I was aware of the bad reps this movie had, but since we enjoyed part one, why not gamble and check out the sequel at the theater. Family enjoyed this film and had a lot of funny moments. If you liked part 1, then part 2 is just as funny or a little more. Glad to have it added to my BR collection. 

The only part I thought was silly and was not needed was 
*Spoiler* 



was the Taylor Lautner and college friends as they seemed to be a very silly moment of bad acting


.


----------



## tripplej (Oct 23, 2011)

Thanks for the review. We never saw part 1 and with this review will not watch part 2. Looks like there was a lot of potential with the cast that is in this movie but for some reason this movie wasn't able to deliver. Thanks for the review.


----------



## Mike Edwards (Mar 10, 2011)

I agree that it's def better than the first one by a little bit, but not worth much more than a rental really. silly fluff, fun fluff at time, but still fluff


----------



## Todd Anderson (Jul 24, 2009)

tripplej said:


> Thanks for the review. We never saw part 1 and with this review will not watch part 2. Looks like there was a lot of potential with the cast that is in this movie but for some reason this movie wasn't able to deliver. Thanks for the review.

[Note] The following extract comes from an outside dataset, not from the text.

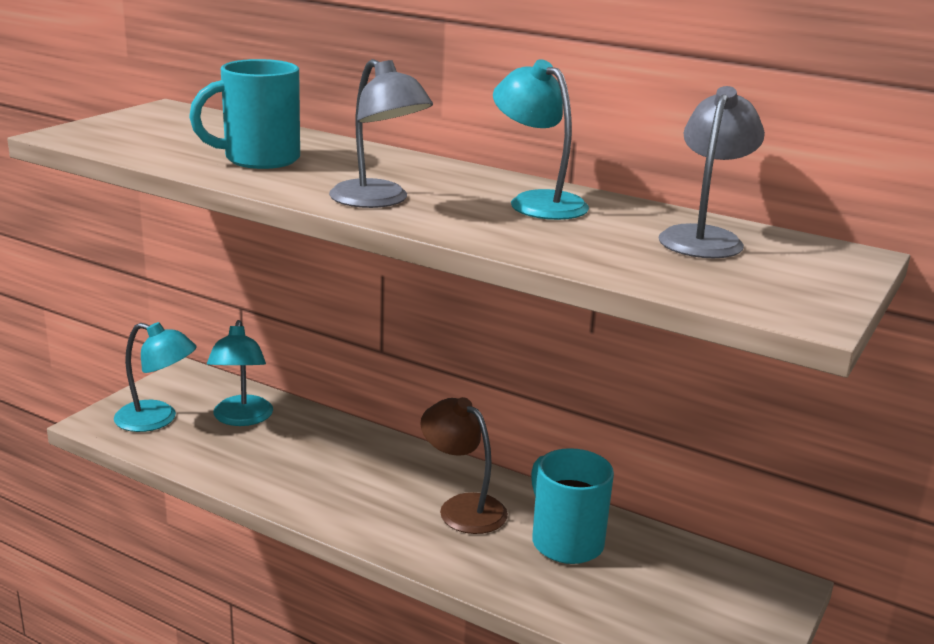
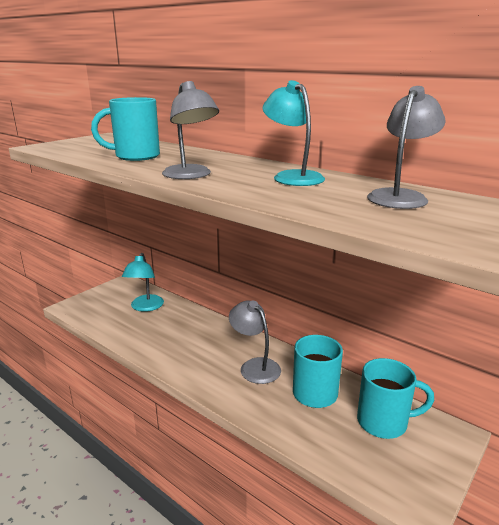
camera: 10 degrees right, 0 degrees up
(157, 419) = (100, 306): turquoise lamp -> none
(462, 507) = (255, 366): brown lamp -> grey lamp
(679, 578) = (384, 422): none -> turquoise mug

Sure thing! I typically enjoy most any comedy... And while this one definitely had a few moments, it just didn't have enough.


----------



## Savjac (Apr 17, 2008)

I know it is not Gone With The Wind, but I have to watch as a rental at the very least. :heehee:


----------



## WRYKER (Jan 23, 2009)

This is a rental from Netflix for me to watch (the better half has sworn it off thanks to reviews etc) so I'll be watching it solo. I might have to have it on in the background during an afternoon so not to take away from prime-time night viewing. Adam Sandler has recently put out a lot of bad movies: Jack & Jill, this movie, and the other where he connects w/his son who's about to get married (I forget the name of it): but they've been bad bad bad so I'm not surprised by this review. I hope he hunkers down and works on a 'funny' movie worth watching.


----------



## ALMFamily (Oct 19, 2011)

Thanks for the review!

We actually queued this one up and then shut it off after 30 minutes because it was so bad...


----------



## Todd Anderson (Jul 24, 2009)

ALMFamily said:


> Thanks for the review!
> 
> We actually queued this one up and then shut it off after 30 minutes because it was so bad...


I think this movie will either elicit this kind of reaction, or the "okay with an hour and a half of mindless entertainment" reaction... either way, it's a disappointment.


----------